Exact copies of all the lines below are wanted, without a single picture.

---------- Source data ----------

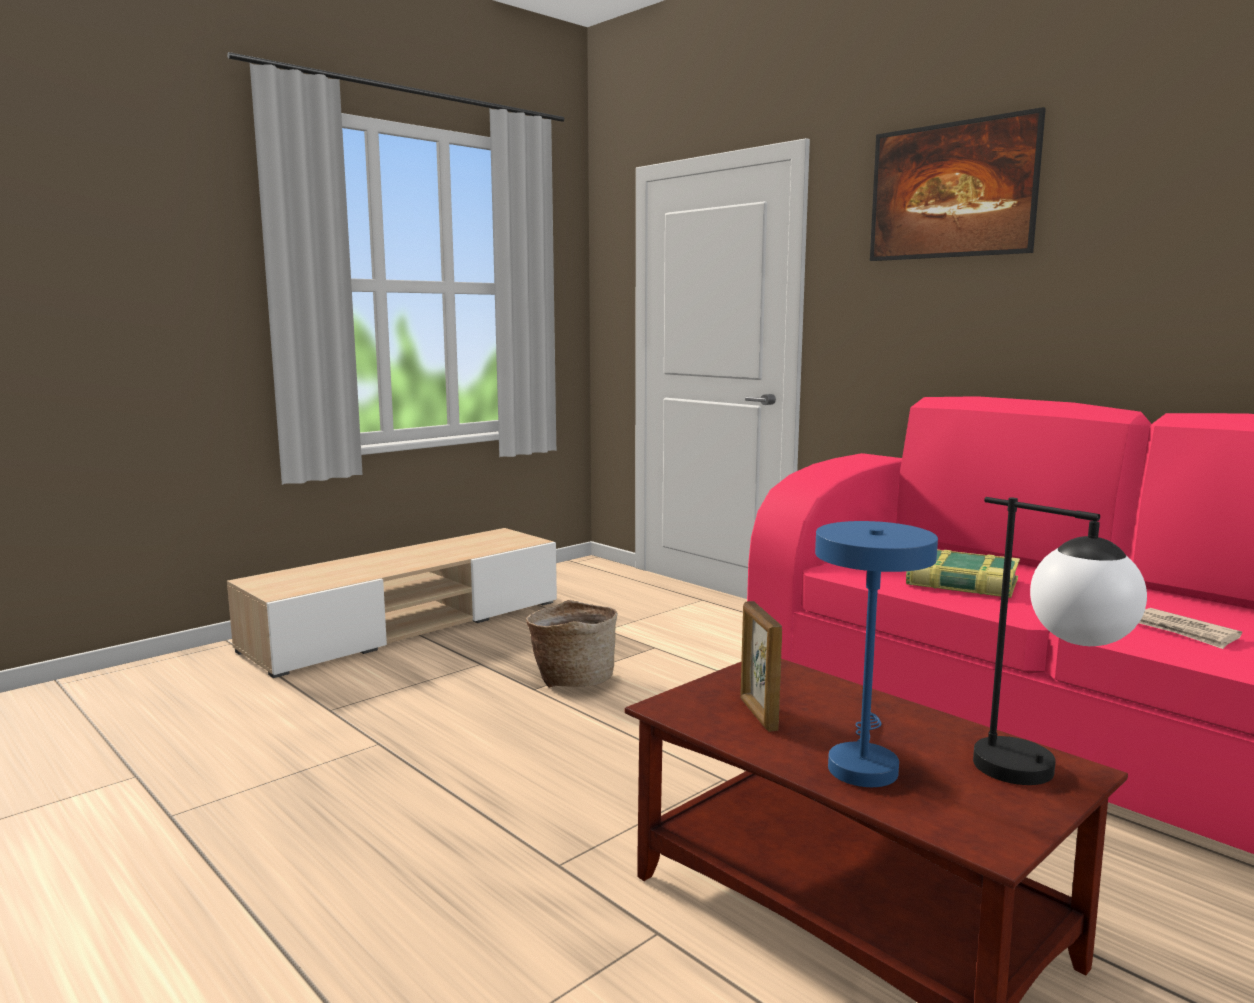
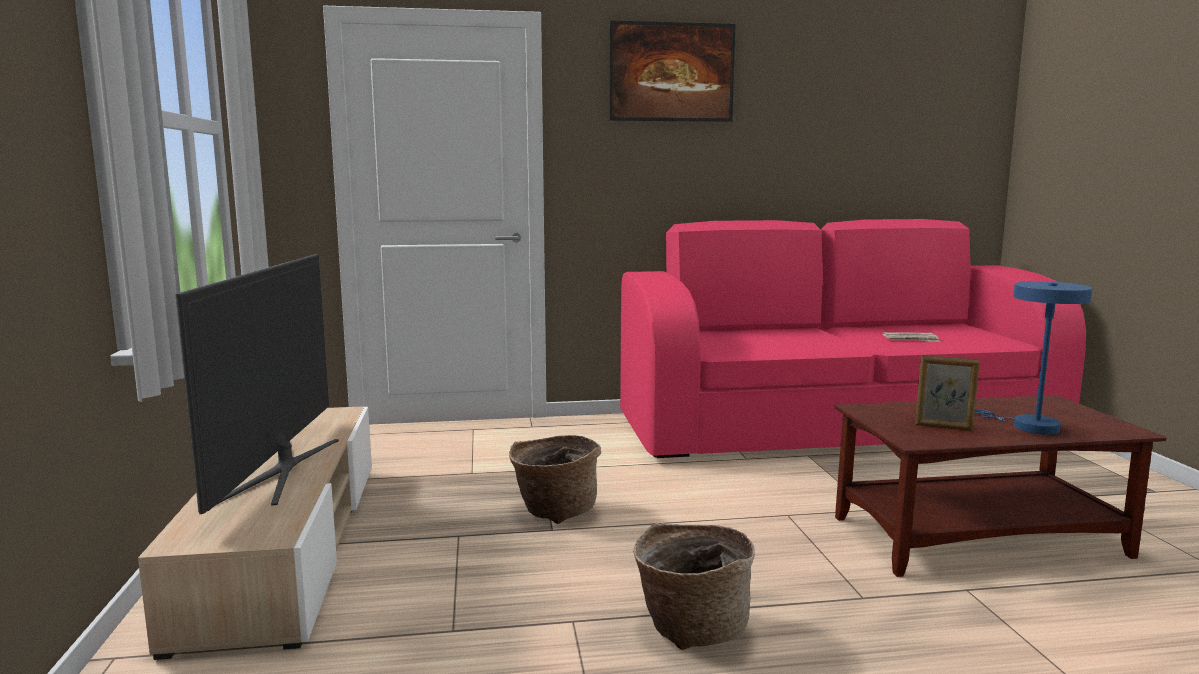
camera: 55 degrees left, 0 degrees up
book [906,549,1020,598] -> none
table lamp [973,497,1147,785] -> none
none -> television [175,254,339,514]
none -> basket [633,523,755,650]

----------

• Result:
camera: 55 degrees left, 0 degrees up
book [906,549,1020,598] -> none
table lamp [973,497,1147,785] -> none
none -> television [175,254,339,514]
none -> basket [633,523,755,650]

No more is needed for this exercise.